→ **Work instruction**:
What you return should match the material below line for line, except that no image appears in it.

*** Block opens ***

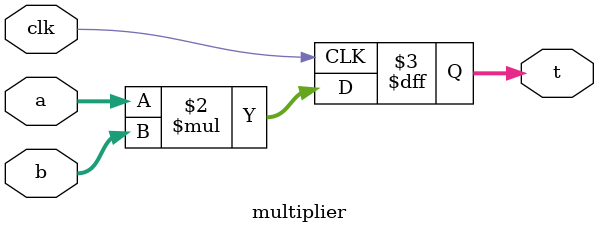
<source format=v>
module fqmul ( 
  input clk,
  //input reset,
  //input set,
  input  wire signed [15:0] a,
  input  wire signed [15:0] b,
  output wire signed [15:0] t
); // returns a*b*R^(-1) mod q

/*
*       +---------------------------+
* (a,b)-|-> [multiplier] -> [mont] -|-> (a*b*R^(-1) mod q)
*       +---------------------------+
* something like that
*/

wire signed [31:0] temp32;
//reg signed [15:0] temp16; // not used

multiplier mult1 (
  //.set(set), // imma leave it here and fix it when there's a problem.
  .clk(clk),
  .a(a),
  .b(b),
  .t(temp32)
);

montgomery_reduce mont1 ( // AST: i wonder if the instances are per module or unique
  .a(temp32), // I think this one needs a clock too
  .t(t) 
);      

endmodule

module multiplier (
  input clk,
  //input set,
  input  wire signed [15:0] a,
  input  wire signed [15:0] b,
  output reg signed [31:0] t
);

always @(posedge clk) begin
  t <= a * b; // blocking or non-blocking?
end

endmodule
</source>
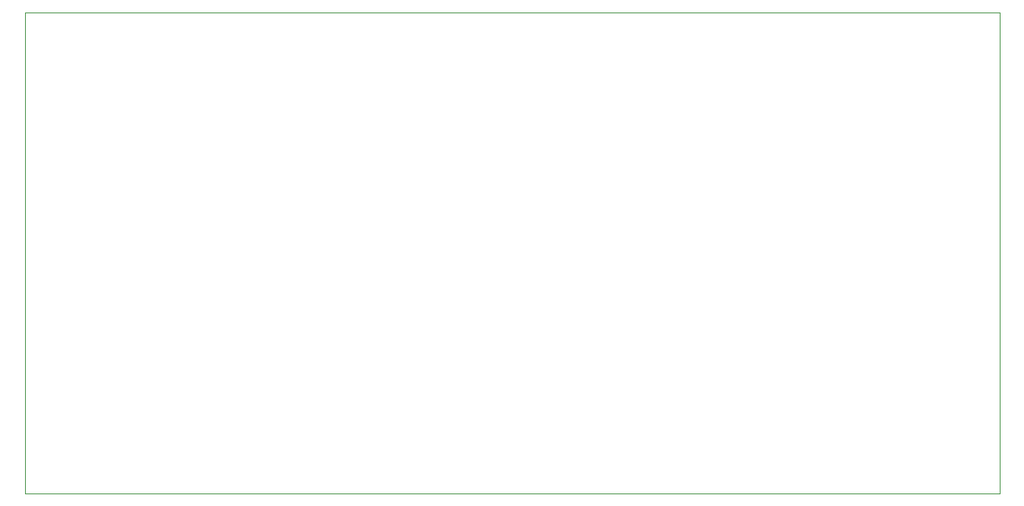
<source format=gbr>
G04 #@! TF.FileFunction,Profile,NP*
%FSLAX46Y46*%
G04 Gerber Fmt 4.6, Leading zero omitted, Abs format (unit mm)*
G04 Created by KiCad (PCBNEW 4.0.5) date 05/17/17 17:13:19*
%MOMM*%
%LPD*%
G01*
G04 APERTURE LIST*
%ADD10C,0.100000*%
G04 APERTURE END LIST*
D10*
X0Y50800000D02*
X0Y52070000D01*
X0Y0D02*
X0Y50800000D01*
X105410000Y0D02*
X0Y0D01*
X105410000Y52070000D02*
X105410000Y0D01*
X0Y52070000D02*
X105410000Y52070000D01*
M02*

</source>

*** Block closes ***

→ **Reply to the exercise**:
<source format=v>
module fqmul ( 
  input clk,
  //input reset,
  //input set,
  input  wire signed [15:0] a,
  input  wire signed [15:0] b,
  output wire signed [15:0] t
); // returns a*b*R^(-1) mod q

/*
*       +---------------------------+
* (a,b)-|-> [multiplier] -> [mont] -|-> (a*b*R^(-1) mod q)
*       +---------------------------+
* something like that
*/

wire signed [31:0] temp32;
//reg signed [15:0] temp16; // not used

multiplier mult1 (
  //.set(set), // imma leave it here and fix it when there's a problem.
  .clk(clk),
  .a(a),
  .b(b),
  .t(temp32)
);

montgomery_reduce mont1 ( // AST: i wonder if the instances are per module or unique
  .a(temp32), // I think this one needs a clock too
  .t(t) 
);      

endmodule

module multiplier (
  input clk,
  //input set,
  input  wire signed [15:0] a,
  input  wire signed [15:0] b,
  output reg signed [31:0] t
);

always @(posedge clk) begin
  t <= a * b; // blocking or non-blocking?
end

endmodule
</source>
<source format=gbr>
G04 #@! TF.FileFunction,Profile,NP*
%FSLAX46Y46*%
G04 Gerber Fmt 4.6, Leading zero omitted, Abs format (unit mm)*
G04 Created by KiCad (PCBNEW 4.0.5) date 05/17/17 17:13:19*
%MOMM*%
%LPD*%
G01*
G04 APERTURE LIST*
%ADD10C,0.100000*%
G04 APERTURE END LIST*
D10*
X0Y50800000D02*
X0Y52070000D01*
X0Y0D02*
X0Y50800000D01*
X105410000Y0D02*
X0Y0D01*
X105410000Y52070000D02*
X105410000Y0D01*
X0Y52070000D02*
X105410000Y52070000D01*
M02*

</source>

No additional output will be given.